Exercise prompt ::
Print the line containing "Κατά την ολοκλήρωση της παραγγελίας στο" and every line after it exactly as written, through the end of the records.

*** Data for processing Section Begins ***

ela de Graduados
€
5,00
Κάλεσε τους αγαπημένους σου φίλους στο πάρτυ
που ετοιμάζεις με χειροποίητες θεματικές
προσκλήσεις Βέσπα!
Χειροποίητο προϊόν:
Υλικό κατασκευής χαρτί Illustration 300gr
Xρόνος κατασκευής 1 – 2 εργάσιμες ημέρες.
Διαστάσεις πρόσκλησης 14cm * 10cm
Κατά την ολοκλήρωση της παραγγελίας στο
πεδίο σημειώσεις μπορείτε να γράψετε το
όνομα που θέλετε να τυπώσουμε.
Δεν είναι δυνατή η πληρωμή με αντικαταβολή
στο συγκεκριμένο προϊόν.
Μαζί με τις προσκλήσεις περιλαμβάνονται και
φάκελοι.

*** Data for processing Section Ends ***

Solution to this problem ::
Κατά την ολοκλήρωση της παραγγελίας στο
πεδίο σημειώσεις μπορείτε να γράψετε το
όνομα που θέλετε να τυπώσουμε.
Δεν είναι δυνατή η πληρωμή με αντικαταβολή
στο συγκεκριμένο προϊόν.
Μαζί με τις προσκλήσεις περιλαμβάνονται και
φάκελοι.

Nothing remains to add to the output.